Texte fourni
De sa famille, de sa vie d’avant le ghetto et la déportation, Asia Turgel ne conserve que trois photos qu’elle est parvenue à retrouver après la guerre. Des photos, pourtant, elle en avait emportées un plein sac en quittant son logement pour le ghetto avant d’être internée en concentration. « Quand nous sommes arrivées au Block à Kaiserwald, on nous a dit de laisser tous les bagages. On entrait dans la douche par la porte, on ressortait par une autre. On nous donnait d’autres vêtements. On ne gardait que ses chaussures. On avait l’air de clowns. Et je n’avais plus de papiers, ni de photos. C’était fini. Je n’avais plus de nom, plus d’âge. » Elle parvint cependant à récupérer et sauvegarder un temps son sac de photos qui finirent par être utilisées, comme tous les papiers, pour se chauffer. Lorsqu’elle réussit à s’échapper, avec six autres filles, après le bombardement du camp de Magdebourg, une filiale de Buchenwald, elle trouva par terre des papiers d’identité sans photo au nom de Marcelline Müller. C’est avec ce nom qu’elle obtint une carte de rapatriée à son arrivée en France. Peu après, elle rencontra Maurice qui la demanda en mariage. Elle ne voulut pas se marier sous un faux nom... mais eut des difficultés à se rendre à la préfecture pour obtenir des papiers à sa véritable identité. Elle avait peur qu’on la renvoie dans un camp. « Je resterai toute ma vie marquée par la crainte d’avoir à refaire mes papiers, d’avoir à donner mon nom, à donner mon acte de naissance. »

Travail à faire
(A) D'après le texte sur Asia Turgel, pourquoi a-t-elle eu du mal à se rendre à la préfecture pour obtenir des papiers à sa véritable identité ? Répondez en une à trois phrases.
(B) Reprenez le texte sur Asia Turgel à partir de sa dernière phrase et rédigez la suite.
Les données qui viennent ensuite n'ont aucun lien avec le texte.

Données présentées

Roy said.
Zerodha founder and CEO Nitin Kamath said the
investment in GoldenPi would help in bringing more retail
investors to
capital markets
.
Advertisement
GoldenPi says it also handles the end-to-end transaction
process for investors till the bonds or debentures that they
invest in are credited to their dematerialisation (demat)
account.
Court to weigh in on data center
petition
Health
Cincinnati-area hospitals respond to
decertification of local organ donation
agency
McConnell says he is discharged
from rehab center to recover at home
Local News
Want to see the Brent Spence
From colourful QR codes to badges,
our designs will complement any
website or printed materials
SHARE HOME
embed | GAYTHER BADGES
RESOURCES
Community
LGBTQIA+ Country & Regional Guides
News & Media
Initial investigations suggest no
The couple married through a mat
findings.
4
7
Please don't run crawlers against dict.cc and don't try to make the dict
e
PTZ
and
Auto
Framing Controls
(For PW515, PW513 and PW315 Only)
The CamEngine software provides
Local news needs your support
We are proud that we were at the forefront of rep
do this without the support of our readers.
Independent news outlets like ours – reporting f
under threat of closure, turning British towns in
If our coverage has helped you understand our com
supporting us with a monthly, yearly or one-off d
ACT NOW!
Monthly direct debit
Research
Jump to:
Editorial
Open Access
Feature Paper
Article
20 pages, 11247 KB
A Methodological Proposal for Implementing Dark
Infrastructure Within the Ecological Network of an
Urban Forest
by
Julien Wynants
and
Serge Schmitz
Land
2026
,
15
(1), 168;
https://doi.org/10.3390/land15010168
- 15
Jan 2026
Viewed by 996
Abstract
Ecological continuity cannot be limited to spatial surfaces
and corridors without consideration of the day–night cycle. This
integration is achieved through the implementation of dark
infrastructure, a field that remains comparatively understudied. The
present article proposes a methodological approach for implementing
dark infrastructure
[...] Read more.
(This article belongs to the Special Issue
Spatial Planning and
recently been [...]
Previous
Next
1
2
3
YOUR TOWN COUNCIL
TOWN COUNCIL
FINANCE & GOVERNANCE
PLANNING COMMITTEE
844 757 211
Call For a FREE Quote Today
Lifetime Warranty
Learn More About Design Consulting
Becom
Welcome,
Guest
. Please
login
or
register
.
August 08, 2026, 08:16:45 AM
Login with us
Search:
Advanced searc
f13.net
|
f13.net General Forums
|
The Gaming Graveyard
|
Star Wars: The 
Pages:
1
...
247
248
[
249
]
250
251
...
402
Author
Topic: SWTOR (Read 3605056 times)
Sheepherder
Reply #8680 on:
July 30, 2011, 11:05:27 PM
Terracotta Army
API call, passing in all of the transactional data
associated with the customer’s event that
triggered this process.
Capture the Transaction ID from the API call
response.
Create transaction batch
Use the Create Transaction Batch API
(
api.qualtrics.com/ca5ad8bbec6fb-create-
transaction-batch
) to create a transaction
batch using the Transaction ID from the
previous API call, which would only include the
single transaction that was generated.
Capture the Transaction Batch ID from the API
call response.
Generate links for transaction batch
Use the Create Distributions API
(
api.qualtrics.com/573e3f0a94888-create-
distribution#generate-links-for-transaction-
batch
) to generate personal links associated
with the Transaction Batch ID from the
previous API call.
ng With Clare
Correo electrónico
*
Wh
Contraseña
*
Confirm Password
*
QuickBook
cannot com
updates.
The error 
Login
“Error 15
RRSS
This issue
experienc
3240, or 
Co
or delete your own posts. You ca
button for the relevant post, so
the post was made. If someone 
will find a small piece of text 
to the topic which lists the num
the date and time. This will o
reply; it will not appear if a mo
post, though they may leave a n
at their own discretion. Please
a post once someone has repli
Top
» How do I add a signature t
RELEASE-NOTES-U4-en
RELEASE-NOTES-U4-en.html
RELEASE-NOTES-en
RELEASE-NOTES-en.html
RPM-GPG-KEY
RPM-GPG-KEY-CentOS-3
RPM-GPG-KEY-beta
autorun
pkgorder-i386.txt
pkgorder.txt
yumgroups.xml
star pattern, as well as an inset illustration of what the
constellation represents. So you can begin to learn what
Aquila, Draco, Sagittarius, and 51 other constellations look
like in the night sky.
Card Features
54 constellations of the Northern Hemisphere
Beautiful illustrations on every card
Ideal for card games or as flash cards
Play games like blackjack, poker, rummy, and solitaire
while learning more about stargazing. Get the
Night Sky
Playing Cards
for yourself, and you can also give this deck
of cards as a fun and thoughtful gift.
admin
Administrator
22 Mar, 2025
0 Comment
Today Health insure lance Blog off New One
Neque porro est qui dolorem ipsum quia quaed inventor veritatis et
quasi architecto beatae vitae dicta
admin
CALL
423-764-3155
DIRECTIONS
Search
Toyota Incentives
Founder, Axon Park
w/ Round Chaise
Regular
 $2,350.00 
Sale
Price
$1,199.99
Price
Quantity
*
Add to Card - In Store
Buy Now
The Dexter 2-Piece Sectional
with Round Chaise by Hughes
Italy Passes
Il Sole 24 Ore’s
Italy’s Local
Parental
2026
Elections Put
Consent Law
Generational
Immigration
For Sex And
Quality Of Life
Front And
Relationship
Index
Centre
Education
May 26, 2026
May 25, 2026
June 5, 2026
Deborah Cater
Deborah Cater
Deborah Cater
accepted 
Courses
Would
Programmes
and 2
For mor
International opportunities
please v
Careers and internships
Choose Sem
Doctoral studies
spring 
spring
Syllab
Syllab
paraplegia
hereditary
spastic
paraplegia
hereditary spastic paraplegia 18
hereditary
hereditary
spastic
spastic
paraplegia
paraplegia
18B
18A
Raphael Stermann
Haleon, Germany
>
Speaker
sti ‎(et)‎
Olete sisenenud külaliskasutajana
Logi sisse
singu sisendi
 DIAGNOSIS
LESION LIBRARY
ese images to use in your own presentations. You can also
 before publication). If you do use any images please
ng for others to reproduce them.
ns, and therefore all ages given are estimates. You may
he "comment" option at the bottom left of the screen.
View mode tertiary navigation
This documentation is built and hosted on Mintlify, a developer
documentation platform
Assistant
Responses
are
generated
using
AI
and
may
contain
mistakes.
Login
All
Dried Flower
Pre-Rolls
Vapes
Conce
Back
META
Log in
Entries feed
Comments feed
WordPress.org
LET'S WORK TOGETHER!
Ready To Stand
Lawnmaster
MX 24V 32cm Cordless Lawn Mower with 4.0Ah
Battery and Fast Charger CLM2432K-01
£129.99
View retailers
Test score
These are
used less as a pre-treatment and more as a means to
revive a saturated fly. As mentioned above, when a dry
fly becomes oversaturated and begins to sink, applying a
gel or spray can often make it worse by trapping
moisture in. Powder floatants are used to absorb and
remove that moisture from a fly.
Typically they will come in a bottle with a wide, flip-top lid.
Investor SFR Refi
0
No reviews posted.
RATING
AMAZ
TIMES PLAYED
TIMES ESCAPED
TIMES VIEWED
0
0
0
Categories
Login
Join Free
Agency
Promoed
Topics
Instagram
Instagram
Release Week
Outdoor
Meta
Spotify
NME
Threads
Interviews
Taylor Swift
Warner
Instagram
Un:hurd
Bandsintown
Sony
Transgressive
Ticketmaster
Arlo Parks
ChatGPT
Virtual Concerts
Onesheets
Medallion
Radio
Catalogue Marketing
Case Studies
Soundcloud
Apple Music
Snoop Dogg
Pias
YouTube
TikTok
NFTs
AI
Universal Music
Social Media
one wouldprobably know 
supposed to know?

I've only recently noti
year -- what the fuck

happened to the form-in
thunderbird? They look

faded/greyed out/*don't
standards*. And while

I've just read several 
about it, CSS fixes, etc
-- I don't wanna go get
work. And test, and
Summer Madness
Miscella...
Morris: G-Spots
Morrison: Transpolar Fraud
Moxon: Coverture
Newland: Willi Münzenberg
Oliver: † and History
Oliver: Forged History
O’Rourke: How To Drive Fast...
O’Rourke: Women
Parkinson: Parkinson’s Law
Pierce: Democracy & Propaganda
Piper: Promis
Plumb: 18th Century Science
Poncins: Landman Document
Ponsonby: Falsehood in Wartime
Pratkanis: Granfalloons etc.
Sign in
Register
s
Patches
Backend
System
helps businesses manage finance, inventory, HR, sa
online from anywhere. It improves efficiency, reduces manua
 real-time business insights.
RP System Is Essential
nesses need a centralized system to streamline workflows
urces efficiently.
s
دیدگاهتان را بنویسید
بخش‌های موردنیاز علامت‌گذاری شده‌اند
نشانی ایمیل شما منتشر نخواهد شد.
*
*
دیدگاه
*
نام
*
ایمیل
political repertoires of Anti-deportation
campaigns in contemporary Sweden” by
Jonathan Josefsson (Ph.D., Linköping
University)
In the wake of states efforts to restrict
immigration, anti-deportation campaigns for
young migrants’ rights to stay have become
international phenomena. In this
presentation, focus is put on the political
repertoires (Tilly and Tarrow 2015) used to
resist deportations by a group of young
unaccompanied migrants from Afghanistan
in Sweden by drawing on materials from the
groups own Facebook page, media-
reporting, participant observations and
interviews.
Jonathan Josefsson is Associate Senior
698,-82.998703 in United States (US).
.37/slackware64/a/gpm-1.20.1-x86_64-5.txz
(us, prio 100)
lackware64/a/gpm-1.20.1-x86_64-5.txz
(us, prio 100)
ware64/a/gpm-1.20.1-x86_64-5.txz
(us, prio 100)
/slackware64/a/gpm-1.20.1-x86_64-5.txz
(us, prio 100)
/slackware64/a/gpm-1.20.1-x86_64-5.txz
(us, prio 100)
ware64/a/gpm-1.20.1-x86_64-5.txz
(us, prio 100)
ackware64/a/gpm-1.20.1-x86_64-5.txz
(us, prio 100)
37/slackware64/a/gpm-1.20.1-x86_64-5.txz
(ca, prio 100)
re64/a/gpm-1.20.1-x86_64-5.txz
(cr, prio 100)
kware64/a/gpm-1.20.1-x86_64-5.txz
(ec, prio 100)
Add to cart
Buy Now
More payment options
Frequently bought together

Réponses par point
(A) Asia Turgel ne voulait pas épouser Maurice sous un faux nom, mais elle avait du mal à aller à la préfecture pour obtenir des papiers à sa véritable identité. Elle avait peur qu'on la renvoie dans un camp.

(B)
Dans son récit, Asia oscille entre vouloir se souvenir (« mon petit frère Moizesz est né un an et demi après moi... je ne me souviens pas de son visage ») et vouloir oublier (« il y a tant de choses dont je ne voudrais pas me souvenir »). Se souvenir ou oublier, avons-nous réellement le choix ? Dans un article publié en janvier 1951 que la revue Esprit réédite ce mois-ci (3), Chris Marker relate la conversation qu’il eut avec un contrôleur de train allemand lui intimant l’ordre d’oublier ce qui s’était passé durant la seconde guerre mondiale. Cris Marker lui fit cette réponse : « C’est justement en n’oubliant rien, en nous souvenant ensemble des camps de concentration que nous arriverons peut-être à travailler ensemble à un monde sans camps de concentration. » Se souvenir ensemble, l’ouvrage co-écrit par Asia Turgel et Muriel Chochois y contribue amplement...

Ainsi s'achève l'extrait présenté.